Here are the functions:

# Function to extract citations from an RMarkdown file
bib_extract_citations <- function(rmd_file, additional_citations = c()) {
  # Read the entire RMarkdown file
  lines <- readLines(rmd_file)
  # Concatenate all lines into a single string
  text <- paste(lines, collapse = " ")
  # Regular expression to find citations in the form of @this_citation or [@that_citation; @another_citation]
  citation_pattern <- "@[a-zA-Z0-9_:-]+"
  # Extract all citations
  citations <- str_extract_all(text, citation_pattern)[[1]]
  # Remove the leading '@' from the citations
  citations <- unique(sub("^@", "", citations))
  # Combine with additional citations
  all_citations <- unique(c(citations, additional_citations))

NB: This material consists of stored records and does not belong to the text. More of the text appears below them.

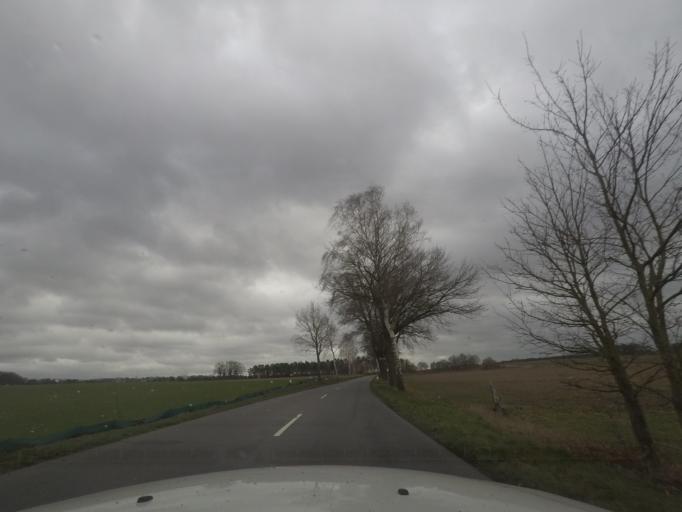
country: DE
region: Lower Saxony
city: Emmendorf
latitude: 53.0382
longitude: 10.6049
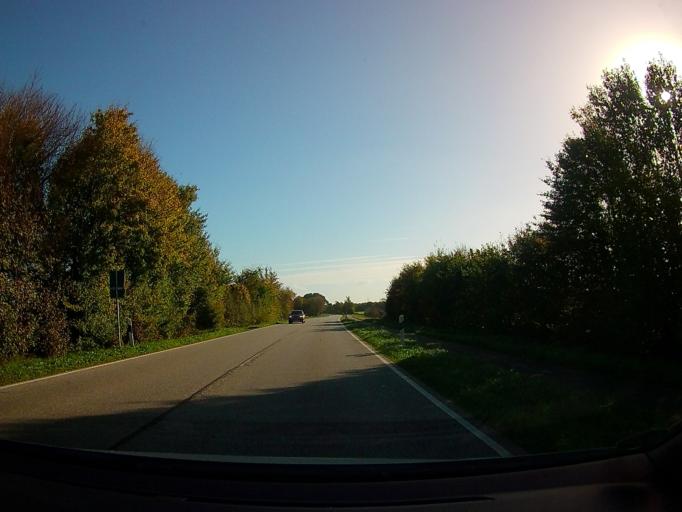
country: DE
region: Schleswig-Holstein
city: Silberstedt
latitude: 54.5177
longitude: 9.4009
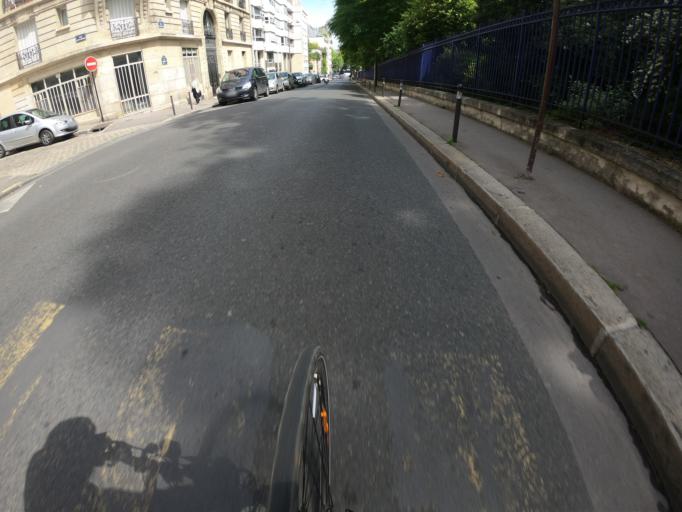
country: FR
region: Ile-de-France
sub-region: Departement du Val-de-Marne
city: Gentilly
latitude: 48.8224
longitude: 2.3352
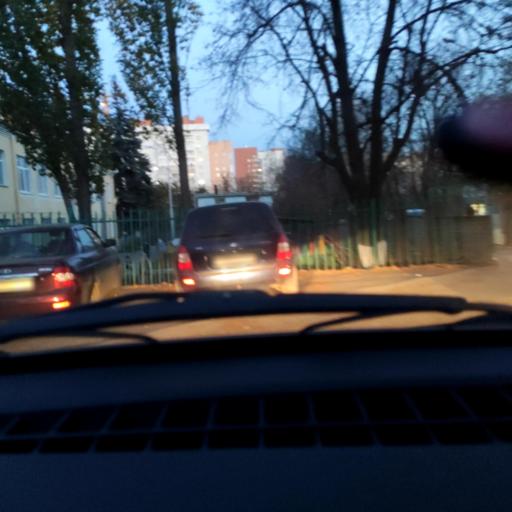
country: RU
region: Bashkortostan
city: Ufa
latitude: 54.7518
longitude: 56.0030
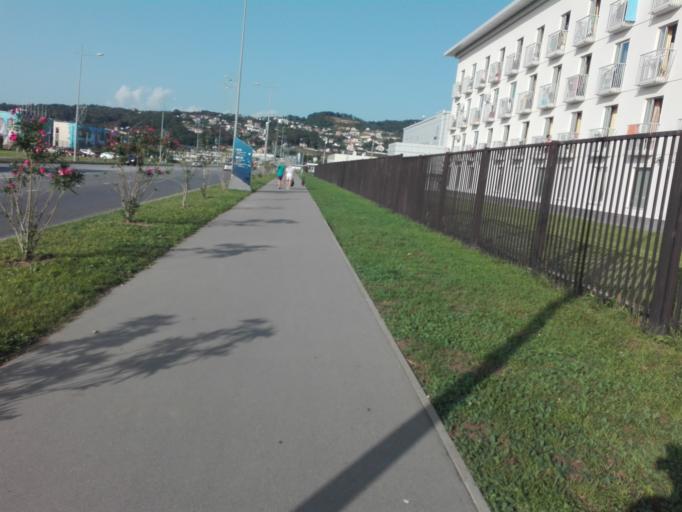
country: RU
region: Krasnodarskiy
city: Adler
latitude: 43.4034
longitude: 39.9707
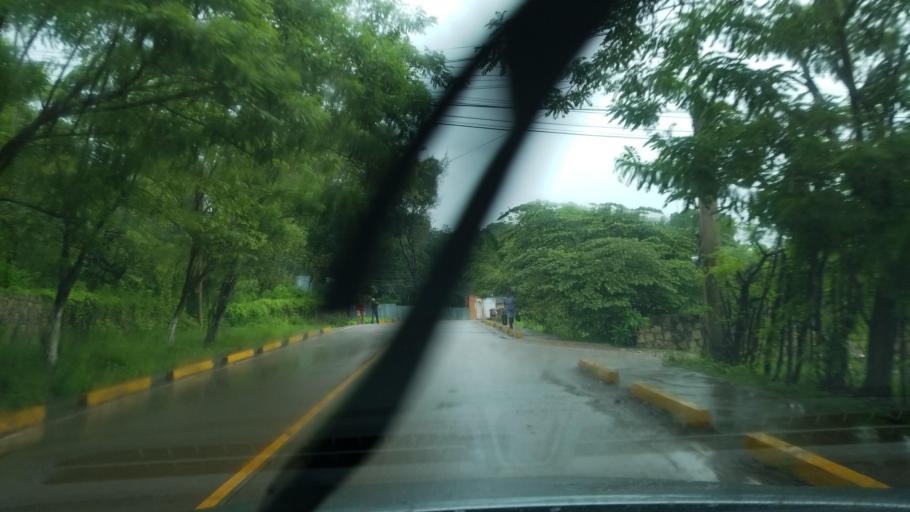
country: HN
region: Copan
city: Copan
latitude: 14.8389
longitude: -89.1613
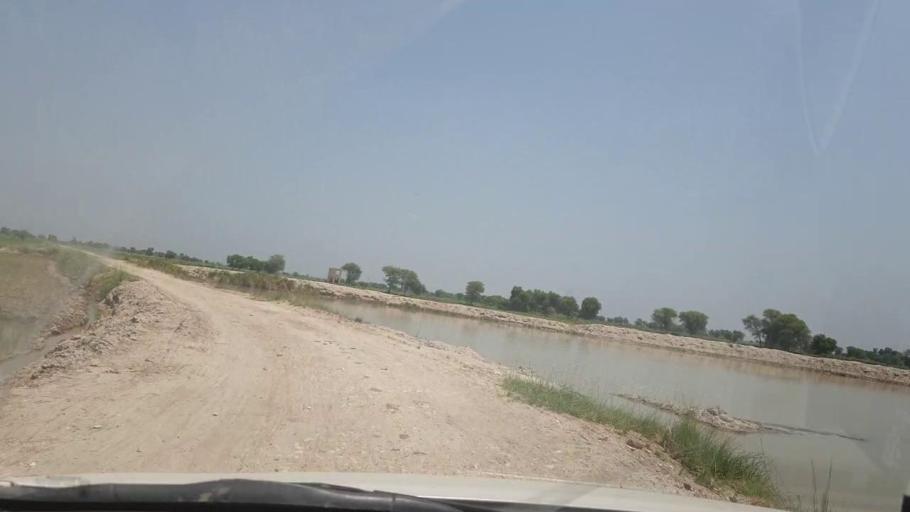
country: PK
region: Sindh
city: Lakhi
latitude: 27.8649
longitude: 68.7191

# Function to clean a BibTeX file to keep only cited entries
bib_clean <- function(bib_file, citations, output_file) {
  # Read the entire BibTeX file
  lines <- readLines(bib_file)
  # Initialize variables
  keep_entry <- FALSE
  cleaned_lines <- c()
  for (line in lines) {
    # Check if the line starts a new citation entry
    if (grepl("^@", line)) {
      # Extract the citation key
      citation_key <- sub("^@.*\\{([^,]+),.*", "\\1", line)
      # Determine if the entry should be kept
      keep_entry <- citation_key %in% citations
    # Add the line to cleaned_lines if the entry is to be kept
    if (keep_entry) {
      cleaned_lines <- c(cleaned_lines, line)
  # Write the cleaned lines to the output file
  writeLines(cleaned_lines, output_file)
  cat("Cleaned BibTeX file created:", output_file, "\n")
  1. Export our entire library from Zotero to a bib file in the assets directory of this repo. We don’t even change the name of the file.

As a big part of the motivation to do this is to reduce the bloat in our repositories we will add the default name of the bib file to the .gitignore of this repo.

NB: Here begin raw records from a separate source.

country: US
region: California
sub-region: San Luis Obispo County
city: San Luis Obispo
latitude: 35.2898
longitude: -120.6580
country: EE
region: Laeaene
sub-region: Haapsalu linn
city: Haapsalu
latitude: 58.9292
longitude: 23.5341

knitr::include_graphics(paste0(post_dir_fig, "Screen Shot 2024-05-27 at 1.40.44 PM.png"))

knitr::include_graphics(paste0(post_dir_fig, "Screen Shot 2024-05-27 at 1.40.55 PM.png"))

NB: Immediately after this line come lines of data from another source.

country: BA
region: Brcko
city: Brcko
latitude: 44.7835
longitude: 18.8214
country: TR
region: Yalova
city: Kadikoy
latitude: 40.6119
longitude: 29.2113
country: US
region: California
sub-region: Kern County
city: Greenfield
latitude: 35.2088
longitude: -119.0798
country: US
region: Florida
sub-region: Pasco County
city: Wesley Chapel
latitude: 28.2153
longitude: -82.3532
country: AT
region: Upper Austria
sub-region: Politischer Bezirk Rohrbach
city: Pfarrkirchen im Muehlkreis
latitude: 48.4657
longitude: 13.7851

Write a Cleaned up .bib file

We scan a .Rmd file for all the references cited within it. For bookdown projects we use an amalgamated file created during the build. To be able to access it after the build is complete we need to turn on in the _bookdown.yml file by setting the delete_merged_file: false option. This will create a file named whatever is entered in the book_filename: field in that same _bookdown.yml.

knitr::include_graphics(paste0(post_dir_fig, "Screen Shot 2024-05-27 at 1.52.16 PM.png"))

One more step:

The bibtex referenced extracted from our “mom” .bib file (ie. NewGraphEnvironment.bib) would not include references included in the nocite entry of the index.Rmd file unless we specifically include them in the function as additional_citations - so we need to remember to do that. Let’s add one for the sake of demonstration.

nocites <- c("busch_etal2013LandscapeLevelModel")

Extract citations from the RMarkdown file

# Extract citations from the RMarkdown file
citations <- bib_extract_citations(rmd_file, additional_citations = nocites)

Clean the BibTeX file to keep only cited entries

bib_clean(bib_file, citations, output_file)
Cleaned BibTeX file created: ~/Projects/repo/fish_passage_peace_2023_reporting/references.bib 


  1. This will not include references included in the nocite entry of the index.Rmd file unless we specifcally include them in the function as additional_citations so we need to remember to do that.